---------- The records ----------
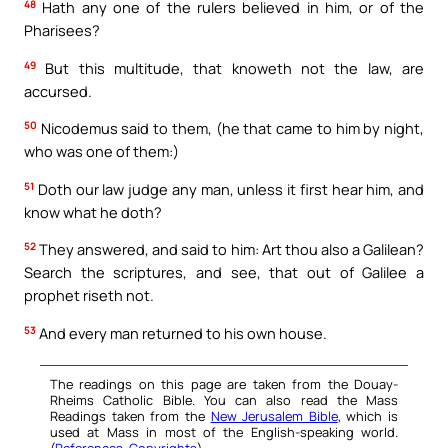
48
Hath any one of the rulers believed in him, or of the
Pharisees?
49
But this multitude, that knoweth not the law, are
accursed.
50
Nicodemus said to them, (he that came to him by night,
who was one of them:)
51
Doth our law judge any man, unless it first hear him, and
know what he doth?
52
They answered, and said to him: Art thou also a Galilean?
Search the scriptures, and see, that out of Galilee a
prophet riseth not.
53
And every man returned to his own house.
The readings on this page are taken from the Douay-
Rheims Catholic Bible. You can also read the Mass
Readings taken from the
New Jerusalem Bible
, which is
used at Mass in most of the English-speaking world.
(
References
,
Copyrights
).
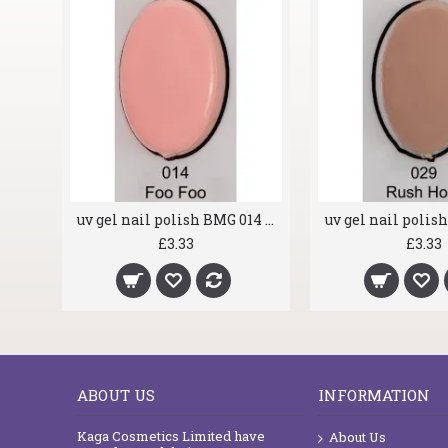
uv gel nail polish BMG 004 Glass Gun
uv gel nail polish BMG 014 Foo Foo
£3.33
£3.33
ABOUT US
INFORMATION
Kaga Cosmetics Limited have
About Us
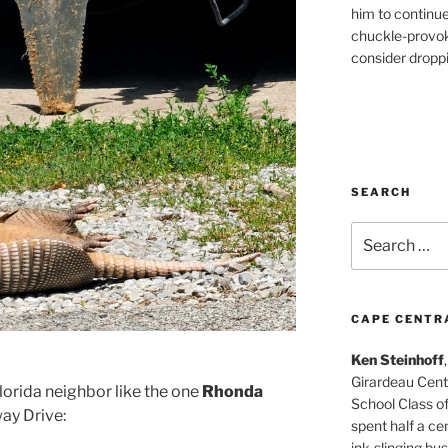
him to continu
chuckle-provok
consider droppin
SEARCH
Search
for:
CAPE CENTR
Ken Steinhoff
Girardeau Cent
lorida neighbor like the one
Rhonda
School Class o
ay Drive:
spent half a cen
ink-slinging bus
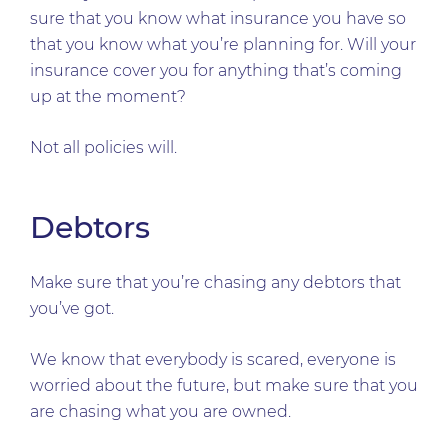
sure that you know what insurance you have so
that you know what you’re planning for. Will your
insurance cover you for anything that’s coming
up at the moment?
Not all policies will.
Debtors
Make sure that you’re chasing any debtors that
you’ve got.
We know that everybody is scared, everyone is
worried about the future, but make sure that you
are chasing what you are owned.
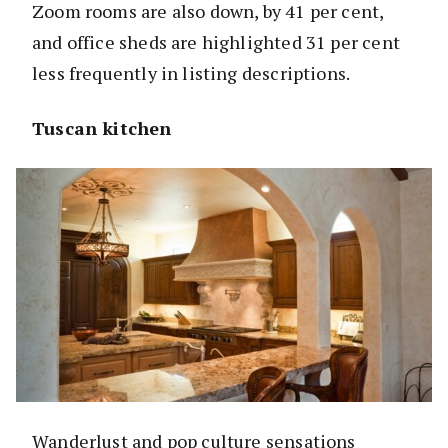
Zoom rooms are also down, by 41 per cent,
and office sheds are highlighted 31 per cent
less frequently in listing descriptions.
Tuscan kitchen
Wanderlust and pop culture sensations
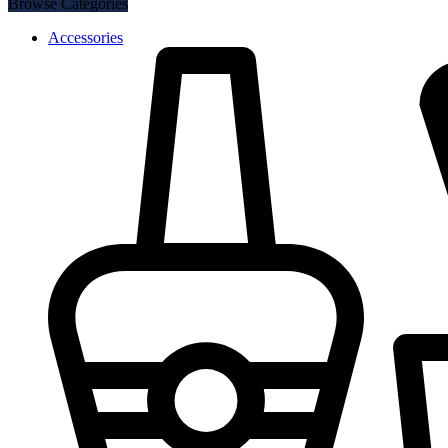
Browse Categories
Accessories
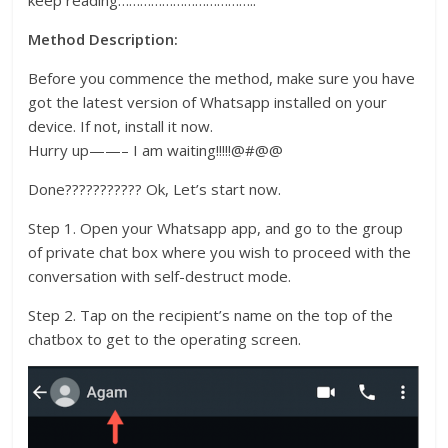
keep reading………………………………..
Method Description:
Before you commence the method, make sure you have
got the latest version of Whatsapp installed on your
device. If not, install it now.
Hurry up——– I am waiting!!!!!@#@@
Done??????????? Ok, Let’s start now.
Step 1. Open your Whatsapp app, and go to the group
of private chat box where you wish to proceed with the
conversation with self-destruct mode.
Step 2. Tap on the recipient’s name on the top of the
chatbox to get to the operating screen.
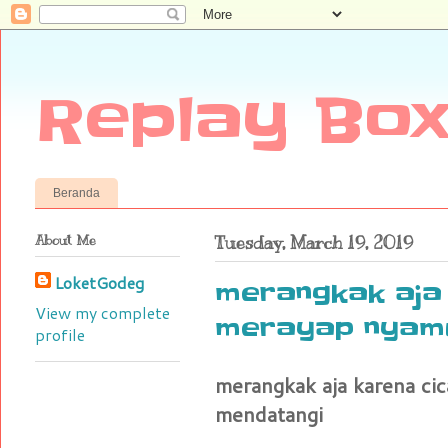
Replay Box
Beranda
About Me
Tuesday, March 19, 2019
LoketGodeg
merangkak aja
View my complete
merayap nyamu
profile
merangkak aja karena c
mendatangi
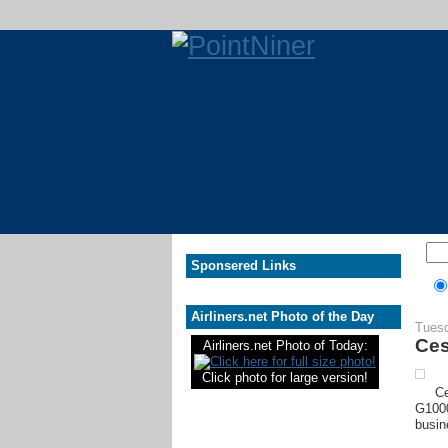
Sponsered Links
Airliners.net Photo of the Day
Tuesd
Ces
Airliners.net Photo of Today:
Click photo for large version!
Ce
G1000
busin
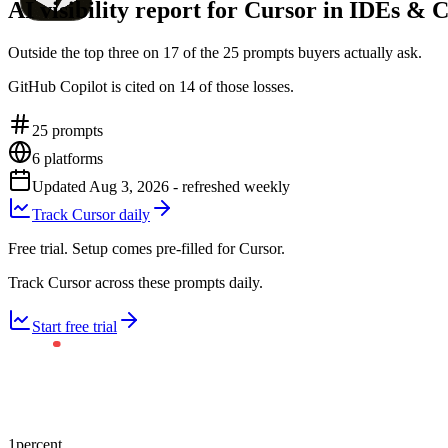
AI visibility report for Cursor in IDEs & 
Outside the top three on 17 of the 25 prompts buyers actually ask.
GitHub Copilot is cited on 14 of those losses.
25
prompts
6
platforms
Updated
Aug 3, 2026
- refreshed weekly
Track Cursor daily
Free trial. Setup comes pre-filled for Cursor.
Track Cursor across these prompts daily.
Start free trial
1
percent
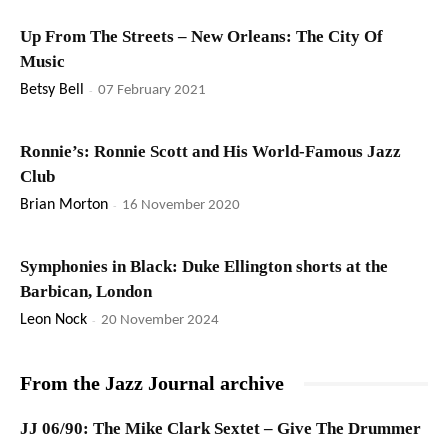
Up From The Streets – New Orleans: The City Of
Music
Betsy Bell
-
07 February 2021
Ronnie’s: Ronnie Scott and His World-Famous Jazz
Club
Brian Morton
-
16 November 2020
Symphonies in Black: Duke Ellington shorts at the
Barbican, London
Leon Nock
-
20 November 2024
From the Jazz Journal archive
JJ 06/90: The Mike Clark Sextet – Give The Drummer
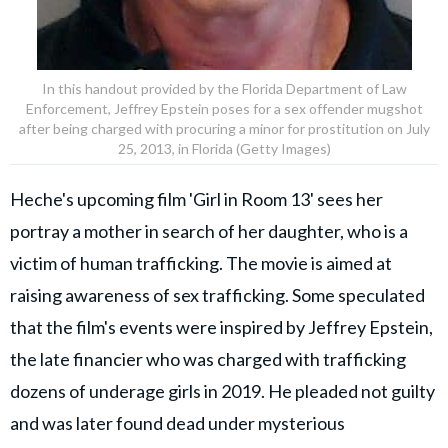
In this handout provided by the Florida Department of Law
Enforcement, Jeffrey Epstein poses for a sex offender mugshot
after being charged with procuring a minor for prostitution on July
25, 2013, in Florida (Getty Images)
Heche's upcoming film 'Girl in Room 13' sees her
portray a mother in search of her daughter, who is a
victim of human trafficking. The movie is aimed at
raising awareness of sex trafficking. Some speculated
that the film's events were inspired by Jeffrey Epstein,
the late financier who was charged with trafficking
dozens of underage girls in 2019. He pleaded not guilty
and was later found dead under mysterious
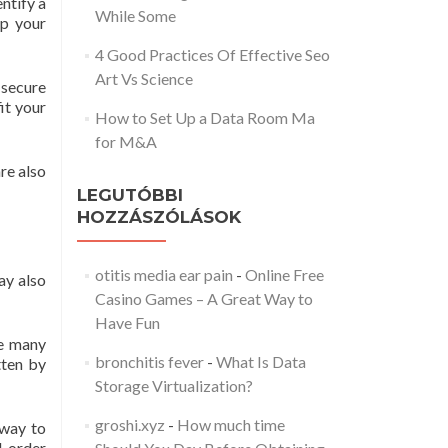
entify a
While Some
ep your
4 Good Practices Of Effective Seo
Art Vs Science
 secure
it your
How to Set Up a Data Room Ma
for M&A
re also
LEGUTÓBBI
HOZZÁSZÓLÁSOK
otitis media ear pain
-
Online Free
ay also
Casino Games – A Great Way to
Have Fun
re many
bronchitis fever
-
What Is Data
tten by
Storage Virtualization?
groshi.xyz
-
How much time
 way to
l-order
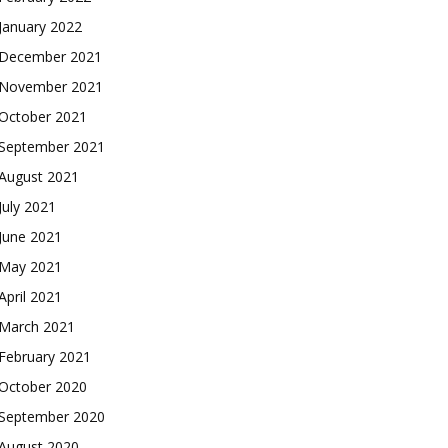
January 2022
December 2021
November 2021
October 2021
September 2021
August 2021
July 2021
June 2021
May 2021
April 2021
March 2021
February 2021
October 2020
September 2020
August 2020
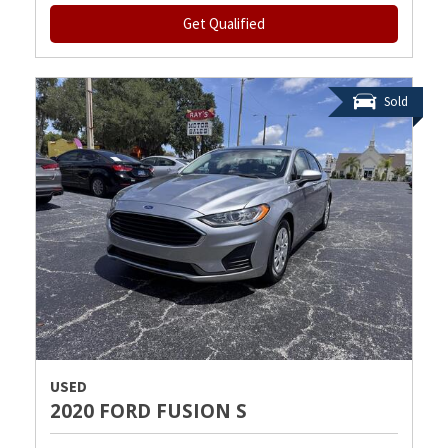
Get Qualified
Sold
USED
2020 FORD FUSION S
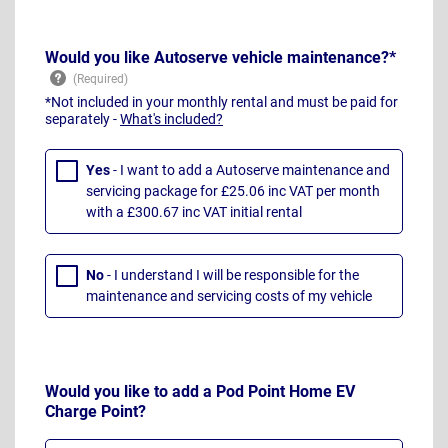
Would you like Autoserve vehicle maintenance?*
*Not included in your monthly rental and must be paid for
separately -
What's included?
Yes
- I want to add a Autoserve maintenance and
servicing package for £25.06 inc VAT per month
with a £300.67 inc VAT initial rental
No
- I understand I will be responsible for the
maintenance and servicing costs of my vehicle
Would you like to add a Pod Point Home EV
Charge Point?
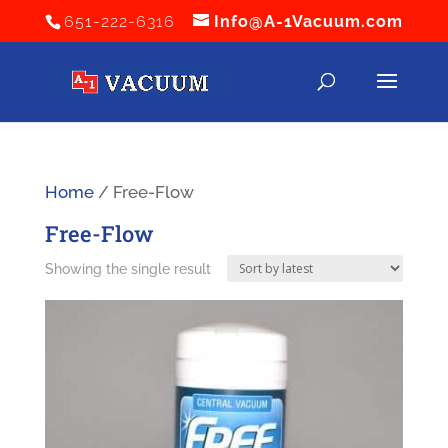
651-222-6316
Info@A-1Vacuum.com
Home
/ Free-Flow
Free-Flow
Showing the single result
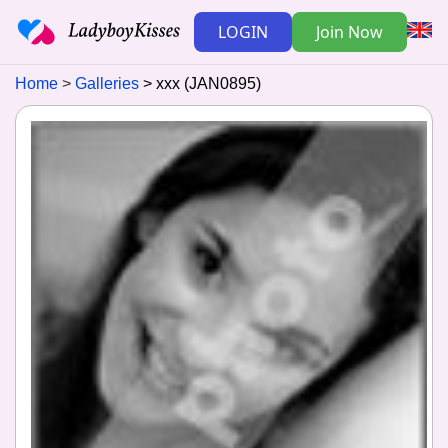
LOGIN
Join Now
Home
Galleries
xxx (JAN0895)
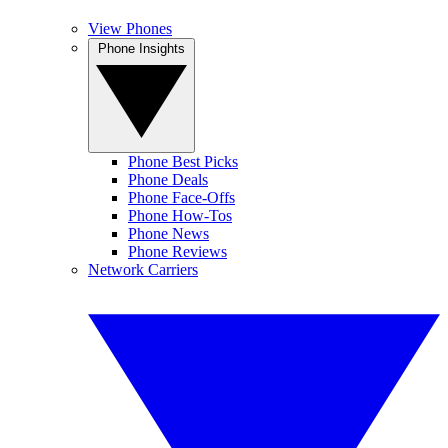
View Phones
Phone Insights
Phone Best Picks
Phone Deals
Phone Face-Offs
Phone How-Tos
Phone News
Phone Reviews
Network Carriers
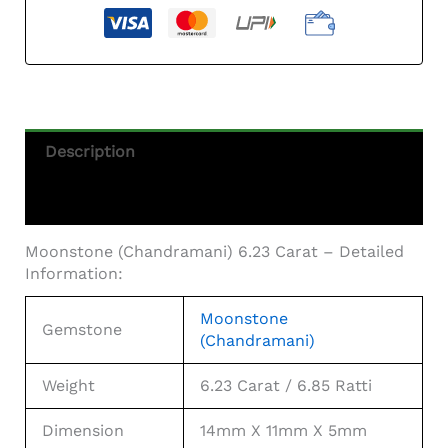
Description
Additional Information
Moonstone (Chandramani) 6.23 Carat – Detailed
Information:
Moonstone
Gemstone
(Chandramani)
Weight
6.23 Carat / 6.85 Ratti
Dimension
14mm X 11mm X 5mm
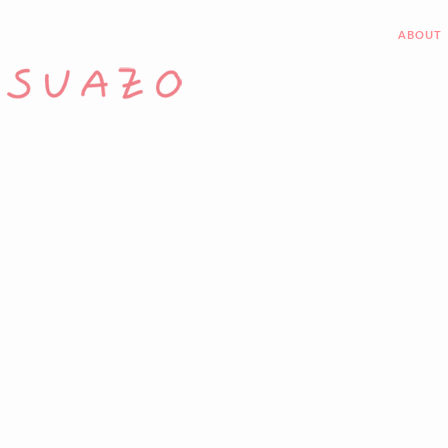
ABOUT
----------
Requirement: Across the entries above, find the lines with the string "Jeffrey" and copy them.

Solved problem:
Enforcement, Jeffrey Epstein poses for a sex offender mugshot
that the film's events were inspired by Jeffrey Epstein,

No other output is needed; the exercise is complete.